Tom Bill, head of UK residential research at Knight Frank, said the brand now expects mainstream house prices to rise 3% this year rather than the 4% drop it previously predicted.
“The main reason for this changing outlook is that inflation is falling faster than expected. As a result, mortgage lenders have dropped their rates fairly significantly in recent weeks, partly to win business in a low-volume market.
“The best five-year fixed-rate mortgage is now under 4%, which was made possible after the five-year swap rate fell a full percentage point over the final quarter of 2023.”

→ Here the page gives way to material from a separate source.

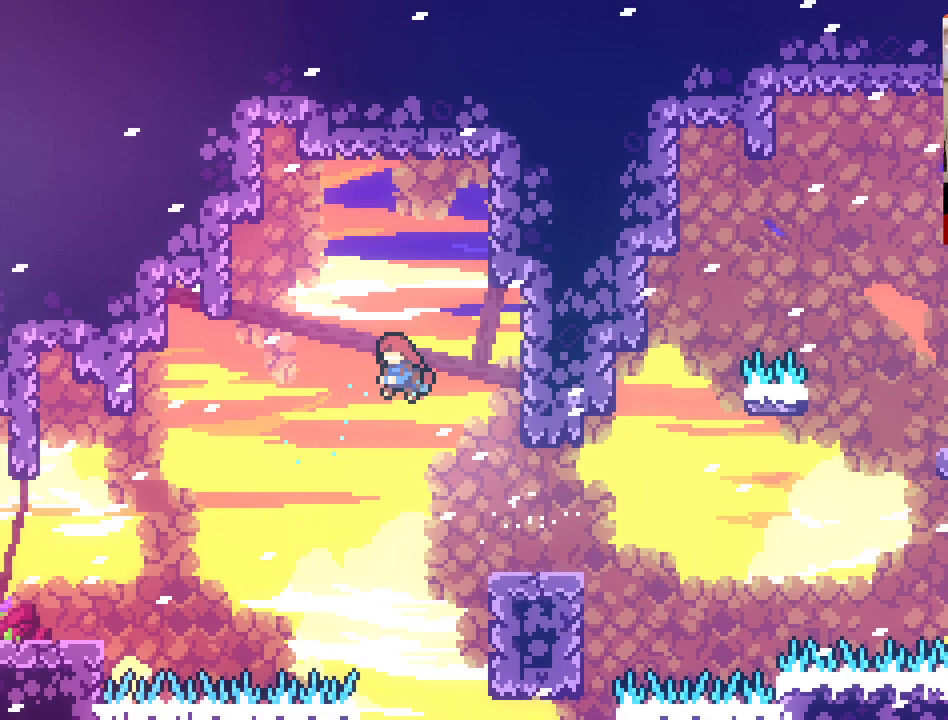
{"buttons": ["X"], "left_stick": "left", "right_stick": "center", "events": [[150, "A", "up"], [250, "X", "down"]]}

With low-level single-digit growth in subsequent years, Knight Frank said it now expects cumulative growth of 20.5% in the five years to 2028.
The agent is still forecasting slightly lower growth for the mainstream London market, up 2% this year, citing “continued affordability constraints in the capital,” meaning lower-value areas of the country are likely to outperform.
In the prime country house market, Knight Frank is expecting a narrower 2% decline and it expects prime central and outer London to outperform the wider UK market.
However, Bill added that the continuation of the momentum in the housing market will depend on when the General Election takes place this year.
He said: “There is a risk that Rishi Sunak can’t fully control the timing if ideological splits within his own party on the issue of immigration grow wider, which adds an element of uncertainty. Speculation over the stability of the government is not good for sentiment in the housing market, as we saw in 2019 under former PM Theresa May.
“The ongoing conflict in the Red Sea and the threat it potentially poses for higher UK inflation is another risk on the horizon.
“On the plus side, activity could be boosted further by pre-election giveaways in the March Budget. “There is speculation surrounding tax cuts as well as measures to help first-time buyers including longer fixed-term mortgages, smaller deposits, and a revived help-to-buy scheme.”
Bill said a Labour victory appears the most likely election outcome and while it has ruled out introducing rent controls or a wealth tax, other measures could dampen demand in prime property markets.
He added: “These proposals include overhauling the non-dom tax regime, increasing the 2% stamp duty surcharge for overseas buyers, adding VAT to school fees, and changing inheritance tax rules.”